I am not as peeved as I originally was, because I am now unsure of your intent? I'm just curious if you really have contempt towards someone for watching a show that has a different viewpoint than yours. I don't subscribe to all of Freds ideas, but I really don't care what anybodies personal philosophy is anyhow. To each his own as long as it is legal...

I actually think it is much improved since they went to a news type format, I enjoy seeing the different counties trophies, and believe it or not Fred had a decent series on Lost & Found Property that was pretty informative. You don't have to watch or like it, I just don't think someone that watches the show is any less a sportsman than yourself.


----------



## johnhunter (Jun 17, 2000)

As per my original post, "dregs" might be considered those that would be vulnerable to the machinations of a demagogue, for any conceivable reason. To infer that those whose loyalty could be manipulated by appeals to emotions and personal prejudices are also automatically QDM detractors was not my intention.


----------



## Letmgro (Mar 17, 2002)

"machinations of a demagogue"

huh?


----------



## Neal (Mar 20, 2001)

I hereby ban Farmlegend from using his "word of the day" toilet paper

Let it be law  

Neal


----------



## Leon2 (Mar 8, 2004)

At one time, I was a Fred Trost supporter and a dues-paying member. 

Today, I do not support him or his program.

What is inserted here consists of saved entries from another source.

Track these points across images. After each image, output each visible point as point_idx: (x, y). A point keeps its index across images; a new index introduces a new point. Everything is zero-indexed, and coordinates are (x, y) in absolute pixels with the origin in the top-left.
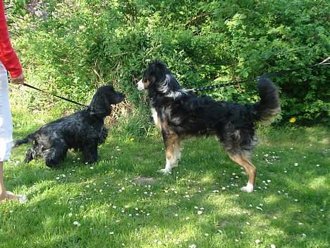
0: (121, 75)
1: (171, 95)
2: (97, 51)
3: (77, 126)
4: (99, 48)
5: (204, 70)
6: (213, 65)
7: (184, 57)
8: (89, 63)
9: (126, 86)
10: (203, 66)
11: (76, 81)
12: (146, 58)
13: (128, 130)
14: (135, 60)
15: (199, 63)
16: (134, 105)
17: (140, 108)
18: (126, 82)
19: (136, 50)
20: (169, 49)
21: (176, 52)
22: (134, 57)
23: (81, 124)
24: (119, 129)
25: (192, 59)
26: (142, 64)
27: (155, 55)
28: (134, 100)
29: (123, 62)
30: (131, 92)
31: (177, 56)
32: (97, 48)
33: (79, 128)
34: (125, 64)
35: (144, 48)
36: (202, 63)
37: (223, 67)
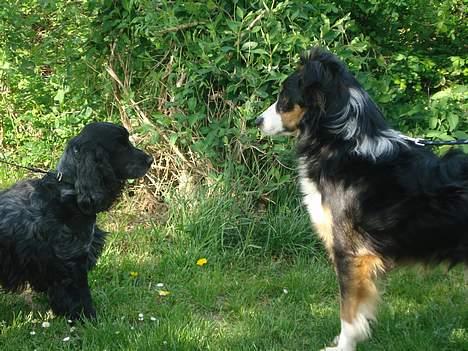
0: (179, 85)
1: (365, 147)
2: (116, 17)
3: (26, 222)
4: (122, 10)
5: (403, 69)
6: (431, 56)
7: (350, 34)
8: (97, 47)
9: (190, 113)
10: (400, 57)
11: (60, 96)
12: (245, 39)
13: (193, 234)
14: (217, 44)
15: (390, 50)
16: (209, 166)
17: (226, 174)
18: (192, 103)
19: (220, 17)
20: (310, 13)
21: (327, 21)
22: (213, 35)
23: (38, 219)
24: (170, 229)
25: (372, 40)
26: (235, 53)
27: (270, 30)
28: (213, 154)
29: (185, 49)
30: (205, 130)
31: (331, 33)
32: (117, 10)
33: (32, 227)
34: (188, 53)
35: (241, 12)
36: (398, 51)
37: (456, 60)
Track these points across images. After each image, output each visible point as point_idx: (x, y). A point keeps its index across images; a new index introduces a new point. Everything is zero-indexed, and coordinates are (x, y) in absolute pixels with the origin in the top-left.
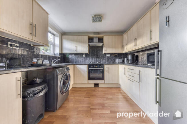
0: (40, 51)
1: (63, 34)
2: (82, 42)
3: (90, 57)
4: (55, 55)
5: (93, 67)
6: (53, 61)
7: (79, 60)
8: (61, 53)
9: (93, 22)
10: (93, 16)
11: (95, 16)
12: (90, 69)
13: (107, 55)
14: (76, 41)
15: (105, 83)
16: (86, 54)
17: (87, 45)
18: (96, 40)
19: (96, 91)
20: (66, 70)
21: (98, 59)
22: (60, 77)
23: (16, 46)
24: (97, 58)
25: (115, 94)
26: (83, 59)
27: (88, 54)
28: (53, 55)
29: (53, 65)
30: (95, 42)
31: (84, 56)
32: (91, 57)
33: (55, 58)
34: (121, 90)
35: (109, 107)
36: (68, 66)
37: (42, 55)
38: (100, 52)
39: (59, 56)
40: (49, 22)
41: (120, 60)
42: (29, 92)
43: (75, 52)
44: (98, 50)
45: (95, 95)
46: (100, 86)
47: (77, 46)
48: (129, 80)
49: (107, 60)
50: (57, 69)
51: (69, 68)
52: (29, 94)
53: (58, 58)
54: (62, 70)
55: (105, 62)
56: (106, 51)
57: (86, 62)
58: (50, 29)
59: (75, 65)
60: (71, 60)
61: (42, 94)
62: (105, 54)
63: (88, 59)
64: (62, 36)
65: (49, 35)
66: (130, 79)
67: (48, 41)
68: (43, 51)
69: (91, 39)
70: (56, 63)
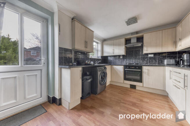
0: (89, 56)
1: (104, 41)
2: (119, 45)
3: (127, 58)
4: (98, 57)
5: (129, 68)
6: (96, 62)
7: (116, 61)
8: (102, 56)
9: (128, 25)
10: (127, 20)
11: (129, 20)
12: (125, 69)
13: (150, 56)
14: (114, 45)
15: (143, 86)
16: (123, 56)
17: (124, 47)
18: (134, 41)
19: (131, 92)
20: (103, 69)
21: (136, 60)
22: (99, 73)
23: (80, 55)
24: (135, 58)
25: (154, 100)
26: (121, 60)
27: (126, 55)
28: (97, 58)
29: (96, 65)
30: (133, 43)
31: (121, 57)
32: (129, 58)
33: (98, 60)
34: (169, 99)
35: (140, 107)
36: (106, 66)
37: (90, 58)
38: (139, 53)
39: (100, 58)
40: (94, 35)
41: (172, 61)
42: (84, 78)
43: (113, 55)
44: (137, 51)
45: (129, 94)
46: (137, 88)
47: (114, 49)
48: (175, 86)
49: (149, 61)
50: (97, 68)
51: (107, 68)
52: (84, 79)
53: (100, 60)
54: (101, 68)
55: (147, 63)
56: (147, 50)
57: (123, 63)
58: (94, 40)
59: (112, 66)
60: (109, 61)
61: (89, 81)
62: (147, 54)
63: (125, 60)
64: (103, 42)
65: (94, 44)
66: (177, 86)
67: (93, 48)
68: (91, 55)
69: (128, 41)
70: (98, 64)
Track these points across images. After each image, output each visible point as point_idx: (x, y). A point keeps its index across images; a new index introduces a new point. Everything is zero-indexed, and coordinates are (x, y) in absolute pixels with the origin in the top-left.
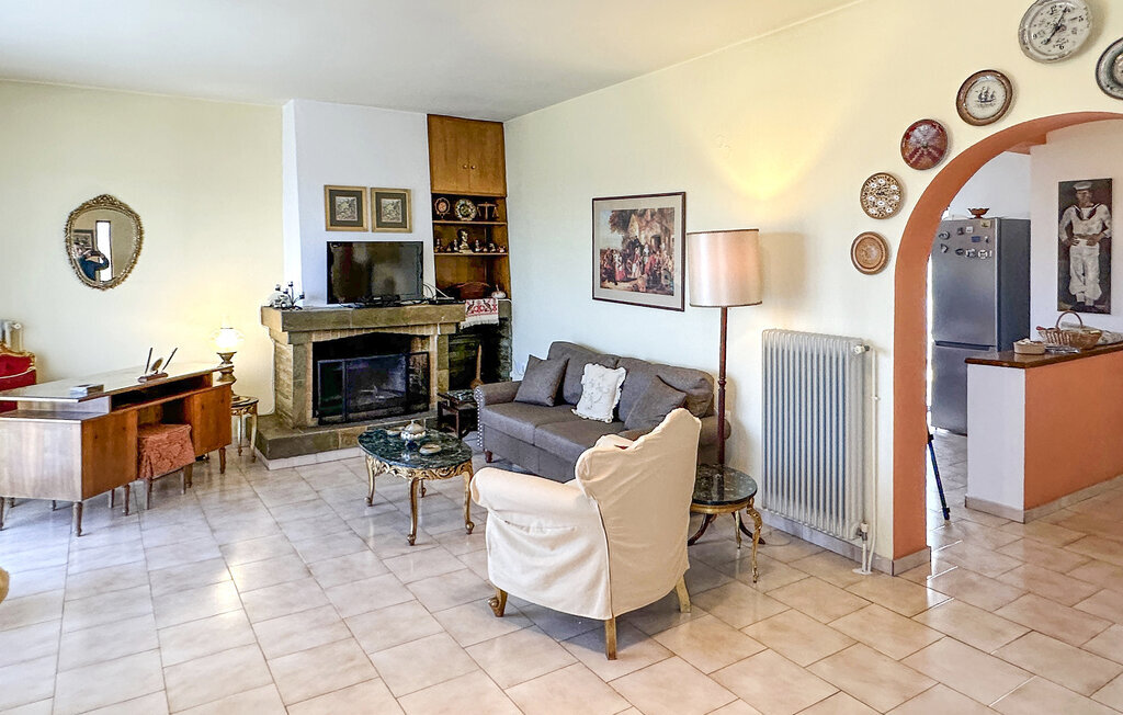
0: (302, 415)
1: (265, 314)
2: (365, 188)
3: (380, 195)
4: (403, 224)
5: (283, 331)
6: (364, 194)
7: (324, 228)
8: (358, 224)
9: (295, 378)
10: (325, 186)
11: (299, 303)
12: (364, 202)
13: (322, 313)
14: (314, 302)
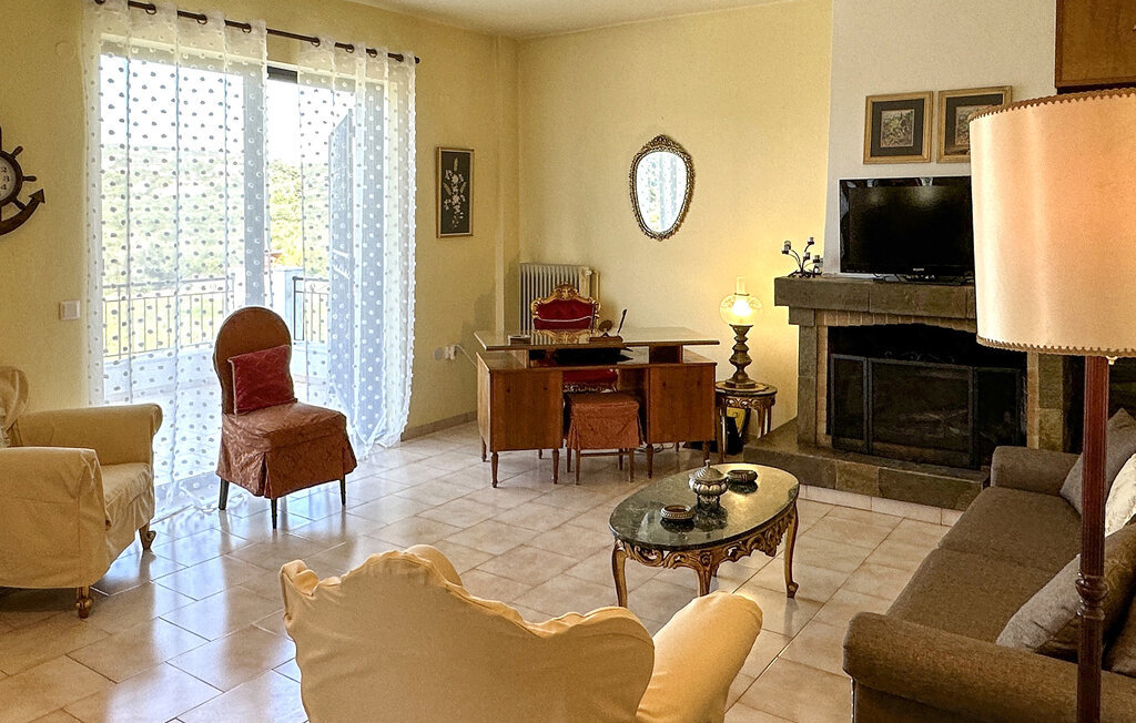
0: (814, 428)
3: (954, 101)
6: (927, 103)
7: (861, 160)
10: (868, 98)
13: (828, 285)
14: (832, 269)
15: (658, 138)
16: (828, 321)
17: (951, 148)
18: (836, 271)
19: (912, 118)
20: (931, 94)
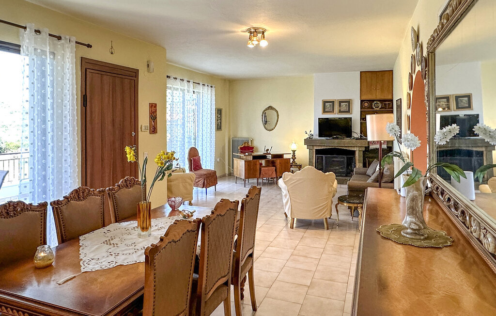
3: (341, 102)
4: (349, 111)
7: (321, 113)
8: (332, 111)
10: (323, 100)
12: (335, 104)
13: (316, 140)
14: (316, 137)
15: (269, 107)
16: (315, 148)
17: (340, 112)
18: (318, 138)
19: (332, 105)
20: (336, 100)
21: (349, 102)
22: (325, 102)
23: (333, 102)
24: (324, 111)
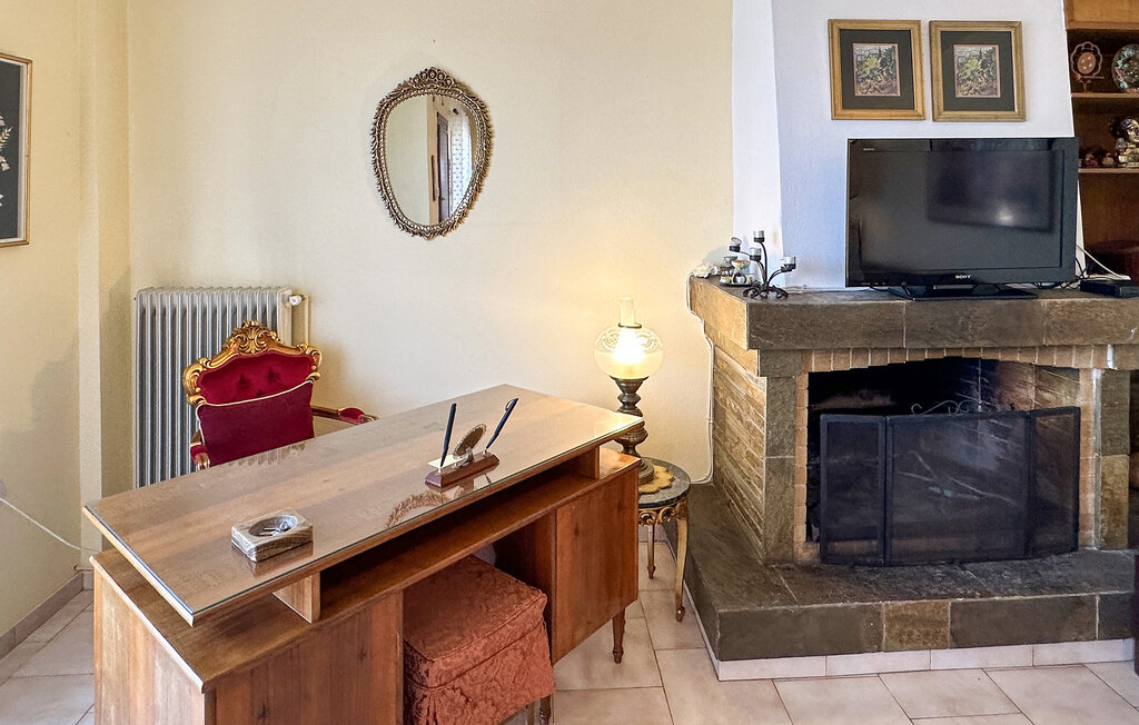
0: (785, 537)
1: (700, 295)
2: (918, 23)
3: (951, 37)
4: (1006, 101)
5: (751, 346)
6: (914, 35)
7: (828, 113)
8: (903, 103)
9: (771, 451)
10: (831, 23)
11: (779, 282)
12: (916, 56)
15: (429, 72)
17: (953, 103)
19: (896, 57)
21: (1003, 40)
22: (847, 38)
23: (900, 37)
24: (849, 99)
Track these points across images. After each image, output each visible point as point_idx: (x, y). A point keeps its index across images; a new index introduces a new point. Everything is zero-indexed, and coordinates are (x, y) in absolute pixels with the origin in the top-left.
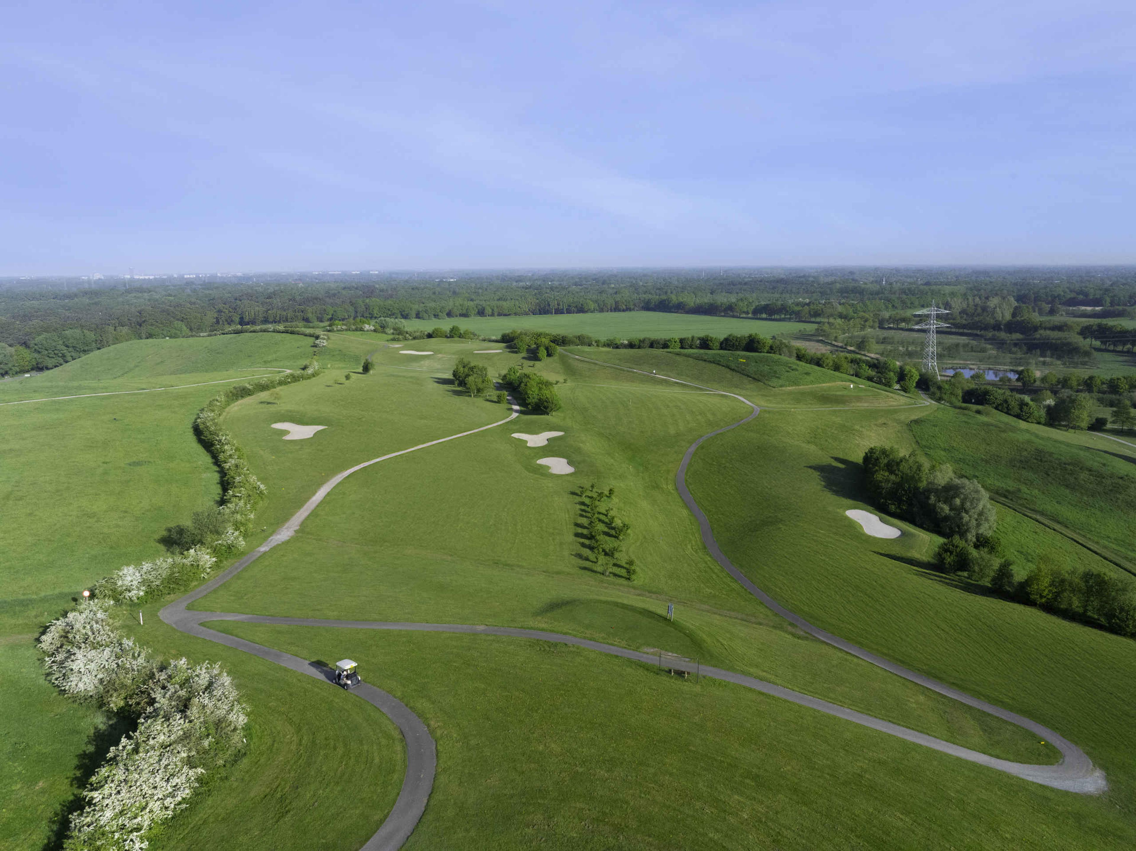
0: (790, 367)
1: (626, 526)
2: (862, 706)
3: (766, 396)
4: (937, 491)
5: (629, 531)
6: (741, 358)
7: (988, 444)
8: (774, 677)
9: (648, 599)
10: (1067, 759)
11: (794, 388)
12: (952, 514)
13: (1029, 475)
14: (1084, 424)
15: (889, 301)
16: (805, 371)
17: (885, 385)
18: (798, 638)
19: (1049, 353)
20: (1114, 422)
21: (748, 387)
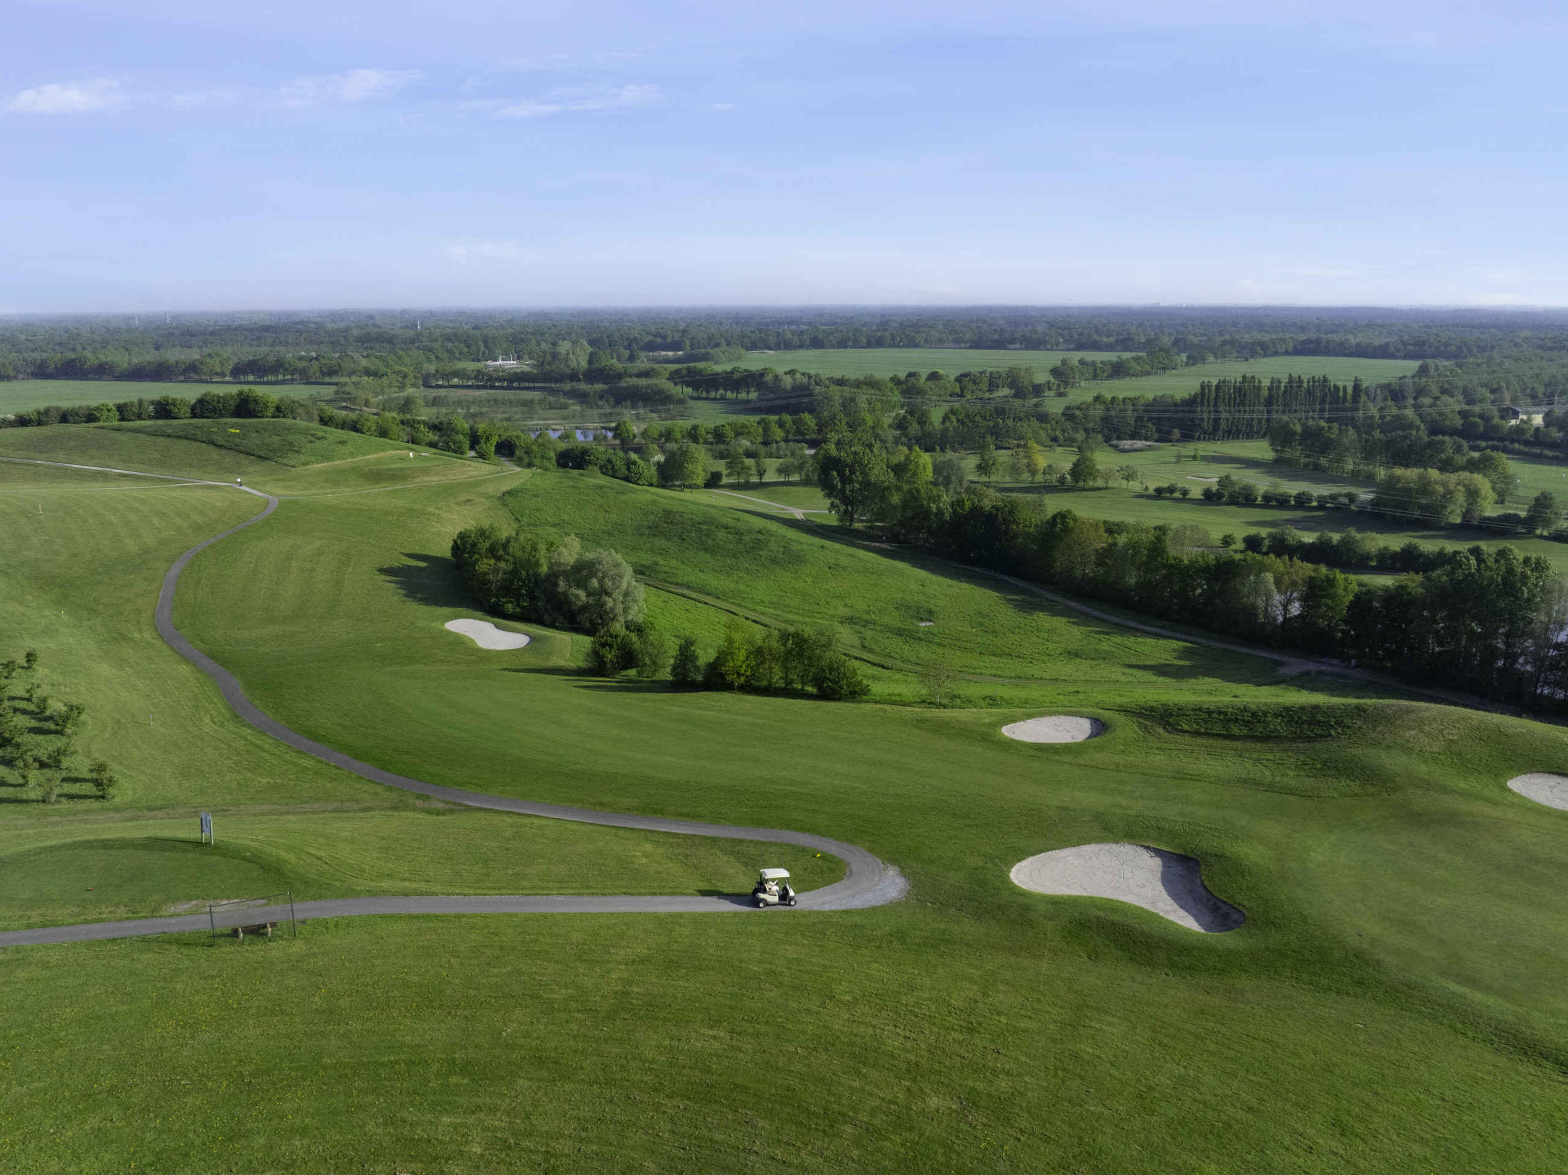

I will not watch his show. 

I predict the guy will be off the air permanently in the near future and I won't shed any tears for him. These of course, are just the biased opinions of a QDM supporter.


----------



## NEMichsportsman (Jul 3, 2001)

farmlegend said:


> As per my original post, "dregs" might be considered those that would be vulnerable to the machinations of a demagogue, for any conceivable reason. To infer that those whose loyalty could be manipulated by appeals to emotions and personal prejudices are also automatically QDM detractors was not my intention.


:banghead3 

If I am supposed to be impressed, I am not. Once again it would have been simpler to explain what your intentions were with the original post. IMO Making a game of it serves no purpose.

Since you made such an overture to impress. I will end my QDM forums postings in the manner in which I must be expected....

*Whatever! Weuns iz goin bac to da real huntin forms. I dun graduted from collage too ya no.*  

Good luck to all next fall, and see you outside of the QDM forum...


----------



## Whit1 (Apr 27, 2001)

It can't be the weather!!! However, it must be something!

I'm going to close this thread, the first time one's been closed in this forum for quite awhile.


----------